The creepy origins of the ‘Jersey Devil’
It was in January of 1909 that New Jersey was gripped by reports of multiple sightings of the infamous New Jersey Devil.
If you’re unfamiliar with the legend, there are multiple origin stories for the beast, but on of the most popular says that in 1735, a woman in the Pine Barrens named Jane Leeds was giving birth to her 13th child when she cried out “Let the devil take this one!” (apparently 12 children were enough for her). When the child was born, so the legend goes, it turned into a monster with the head of a collie, the wings of a bat, and cloven feet. Other accounts include claws for hands, horns, and a split tail. It is identified by its blood curdling scream.

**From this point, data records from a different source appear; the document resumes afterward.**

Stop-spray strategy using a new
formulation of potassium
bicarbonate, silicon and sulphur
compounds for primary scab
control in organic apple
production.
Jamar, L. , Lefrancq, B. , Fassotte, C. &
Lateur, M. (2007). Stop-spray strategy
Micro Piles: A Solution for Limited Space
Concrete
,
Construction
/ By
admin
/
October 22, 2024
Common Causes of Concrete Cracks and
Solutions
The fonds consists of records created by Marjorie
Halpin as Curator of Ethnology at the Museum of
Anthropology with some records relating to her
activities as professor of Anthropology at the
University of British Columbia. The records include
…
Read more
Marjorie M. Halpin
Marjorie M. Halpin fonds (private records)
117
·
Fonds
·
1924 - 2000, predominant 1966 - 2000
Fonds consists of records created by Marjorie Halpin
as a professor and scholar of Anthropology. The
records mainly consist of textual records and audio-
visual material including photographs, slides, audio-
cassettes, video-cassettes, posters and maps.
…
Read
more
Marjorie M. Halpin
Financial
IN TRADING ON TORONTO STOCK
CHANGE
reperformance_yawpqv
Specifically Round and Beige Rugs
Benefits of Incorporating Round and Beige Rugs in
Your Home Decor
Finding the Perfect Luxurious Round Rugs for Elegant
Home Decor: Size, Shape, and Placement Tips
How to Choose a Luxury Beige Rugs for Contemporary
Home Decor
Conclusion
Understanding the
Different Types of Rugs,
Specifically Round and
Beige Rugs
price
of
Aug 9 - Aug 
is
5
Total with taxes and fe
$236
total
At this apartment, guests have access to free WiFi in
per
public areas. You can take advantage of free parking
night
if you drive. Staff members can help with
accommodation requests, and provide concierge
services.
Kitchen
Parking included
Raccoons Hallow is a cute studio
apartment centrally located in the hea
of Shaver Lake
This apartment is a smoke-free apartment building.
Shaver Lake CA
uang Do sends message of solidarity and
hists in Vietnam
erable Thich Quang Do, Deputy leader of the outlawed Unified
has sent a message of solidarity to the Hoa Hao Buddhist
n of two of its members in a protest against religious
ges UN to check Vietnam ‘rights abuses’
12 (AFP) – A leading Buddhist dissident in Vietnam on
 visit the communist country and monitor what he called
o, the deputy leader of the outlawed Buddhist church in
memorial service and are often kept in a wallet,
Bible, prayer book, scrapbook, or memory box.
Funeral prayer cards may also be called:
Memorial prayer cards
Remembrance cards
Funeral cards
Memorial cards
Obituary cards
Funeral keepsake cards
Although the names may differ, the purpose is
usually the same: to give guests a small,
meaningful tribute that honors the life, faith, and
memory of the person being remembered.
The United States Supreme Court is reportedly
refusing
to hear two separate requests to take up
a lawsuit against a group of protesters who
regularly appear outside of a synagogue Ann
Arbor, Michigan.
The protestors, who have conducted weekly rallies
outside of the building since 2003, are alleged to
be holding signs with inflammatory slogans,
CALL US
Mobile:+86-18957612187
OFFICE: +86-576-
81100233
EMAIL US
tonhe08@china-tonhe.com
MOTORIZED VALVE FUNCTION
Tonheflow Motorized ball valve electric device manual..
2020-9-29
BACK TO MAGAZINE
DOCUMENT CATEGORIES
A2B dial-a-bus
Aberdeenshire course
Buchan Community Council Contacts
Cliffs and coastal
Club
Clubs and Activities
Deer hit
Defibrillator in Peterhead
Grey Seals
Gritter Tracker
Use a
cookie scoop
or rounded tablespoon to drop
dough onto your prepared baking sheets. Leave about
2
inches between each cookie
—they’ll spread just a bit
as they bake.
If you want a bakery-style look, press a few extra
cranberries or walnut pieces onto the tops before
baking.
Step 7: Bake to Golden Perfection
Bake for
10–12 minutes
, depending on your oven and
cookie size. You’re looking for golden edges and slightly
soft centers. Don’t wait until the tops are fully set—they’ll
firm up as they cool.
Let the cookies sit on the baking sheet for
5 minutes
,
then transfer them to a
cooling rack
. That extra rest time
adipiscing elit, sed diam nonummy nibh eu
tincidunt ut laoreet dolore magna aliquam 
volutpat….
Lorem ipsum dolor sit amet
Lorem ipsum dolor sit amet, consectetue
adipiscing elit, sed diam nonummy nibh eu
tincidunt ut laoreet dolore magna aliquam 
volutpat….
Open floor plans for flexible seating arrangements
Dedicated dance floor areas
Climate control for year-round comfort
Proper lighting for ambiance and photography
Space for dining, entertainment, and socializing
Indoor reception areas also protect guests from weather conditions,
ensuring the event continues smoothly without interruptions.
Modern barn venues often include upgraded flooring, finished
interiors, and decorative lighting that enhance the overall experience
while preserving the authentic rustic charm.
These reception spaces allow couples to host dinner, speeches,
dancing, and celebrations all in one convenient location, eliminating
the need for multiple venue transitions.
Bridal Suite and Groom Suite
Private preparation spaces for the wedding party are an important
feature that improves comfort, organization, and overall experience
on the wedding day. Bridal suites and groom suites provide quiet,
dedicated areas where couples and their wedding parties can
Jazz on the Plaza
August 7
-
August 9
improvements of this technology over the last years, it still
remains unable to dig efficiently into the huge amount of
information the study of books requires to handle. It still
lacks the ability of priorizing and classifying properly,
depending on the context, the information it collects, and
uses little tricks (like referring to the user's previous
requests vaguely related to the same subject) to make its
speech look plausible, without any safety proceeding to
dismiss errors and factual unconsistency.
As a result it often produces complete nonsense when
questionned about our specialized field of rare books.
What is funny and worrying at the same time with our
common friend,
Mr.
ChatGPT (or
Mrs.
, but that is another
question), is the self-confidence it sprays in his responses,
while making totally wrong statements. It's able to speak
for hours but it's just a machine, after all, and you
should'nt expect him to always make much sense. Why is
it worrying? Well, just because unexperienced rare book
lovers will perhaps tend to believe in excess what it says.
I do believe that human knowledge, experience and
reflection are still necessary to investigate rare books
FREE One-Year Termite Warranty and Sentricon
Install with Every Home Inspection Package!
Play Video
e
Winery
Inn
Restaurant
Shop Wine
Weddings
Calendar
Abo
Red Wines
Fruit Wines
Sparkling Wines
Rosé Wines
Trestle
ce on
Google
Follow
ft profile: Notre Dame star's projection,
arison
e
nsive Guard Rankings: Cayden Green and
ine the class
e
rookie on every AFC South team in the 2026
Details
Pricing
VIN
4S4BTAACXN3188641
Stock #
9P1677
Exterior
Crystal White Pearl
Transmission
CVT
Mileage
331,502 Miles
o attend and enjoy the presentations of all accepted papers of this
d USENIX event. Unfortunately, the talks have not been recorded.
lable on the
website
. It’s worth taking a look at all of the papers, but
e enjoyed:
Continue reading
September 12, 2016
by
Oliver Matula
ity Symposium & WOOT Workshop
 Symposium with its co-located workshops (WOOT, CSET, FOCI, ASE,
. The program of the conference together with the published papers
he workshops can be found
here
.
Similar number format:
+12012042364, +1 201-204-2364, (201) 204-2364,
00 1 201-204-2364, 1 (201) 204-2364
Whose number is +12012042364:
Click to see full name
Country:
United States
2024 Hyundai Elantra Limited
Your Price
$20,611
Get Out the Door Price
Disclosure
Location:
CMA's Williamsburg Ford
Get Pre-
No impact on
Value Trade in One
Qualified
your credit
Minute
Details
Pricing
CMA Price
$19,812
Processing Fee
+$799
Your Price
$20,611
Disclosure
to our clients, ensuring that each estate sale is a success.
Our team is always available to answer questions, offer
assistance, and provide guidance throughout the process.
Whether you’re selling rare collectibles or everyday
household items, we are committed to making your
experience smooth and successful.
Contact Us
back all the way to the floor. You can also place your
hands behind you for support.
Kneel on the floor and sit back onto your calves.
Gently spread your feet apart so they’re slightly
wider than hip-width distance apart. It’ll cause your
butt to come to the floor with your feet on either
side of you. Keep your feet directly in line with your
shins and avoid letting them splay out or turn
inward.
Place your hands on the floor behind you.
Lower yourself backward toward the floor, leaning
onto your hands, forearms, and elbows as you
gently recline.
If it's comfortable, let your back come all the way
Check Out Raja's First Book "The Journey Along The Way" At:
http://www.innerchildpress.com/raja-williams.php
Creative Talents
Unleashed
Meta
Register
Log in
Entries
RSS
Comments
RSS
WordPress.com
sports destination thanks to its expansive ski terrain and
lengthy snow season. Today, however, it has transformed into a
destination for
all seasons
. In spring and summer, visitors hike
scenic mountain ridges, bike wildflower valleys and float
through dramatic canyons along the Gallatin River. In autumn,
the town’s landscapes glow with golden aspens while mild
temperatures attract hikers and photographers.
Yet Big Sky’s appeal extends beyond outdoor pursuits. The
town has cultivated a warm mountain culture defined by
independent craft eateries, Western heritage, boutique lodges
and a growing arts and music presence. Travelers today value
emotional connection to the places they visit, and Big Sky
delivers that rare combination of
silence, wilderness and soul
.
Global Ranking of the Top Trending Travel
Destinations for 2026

So, anyway, during the week of Jan. 16-23, 1909, it reportedly attacked a trolley car in Haddon Heights where police shot at it but the beast escaped; according to the New Jersey Historical Society:
Councilman E.P. Weeden of Trenton claimed to have been awoken by flapping wings outside his bedroom window. The Councilman said he found cloven footprints in the snow and several other instances of similar footprints were reported in Trenton at the time. Hundreds, if not thousands, of other people also claimed to have seen the Devil within a week or so of the Councilman's "sighting" and news of the multiple sightings were reported in local papers. The January 1909 sightings were not limited to New Jersey...there were reported sightings across the river in Pennsylvania and some sightings in Delaware as well.
This prompted groups of hunters/vigilantes to comb the Pine Barrens; it was reported that the Philadelphia Zoo offered a reward for the capture of the creature, spurring the hunt even more. The Devil was never captured and inhabits the Pine Barrens until this very day (or so the legend goes).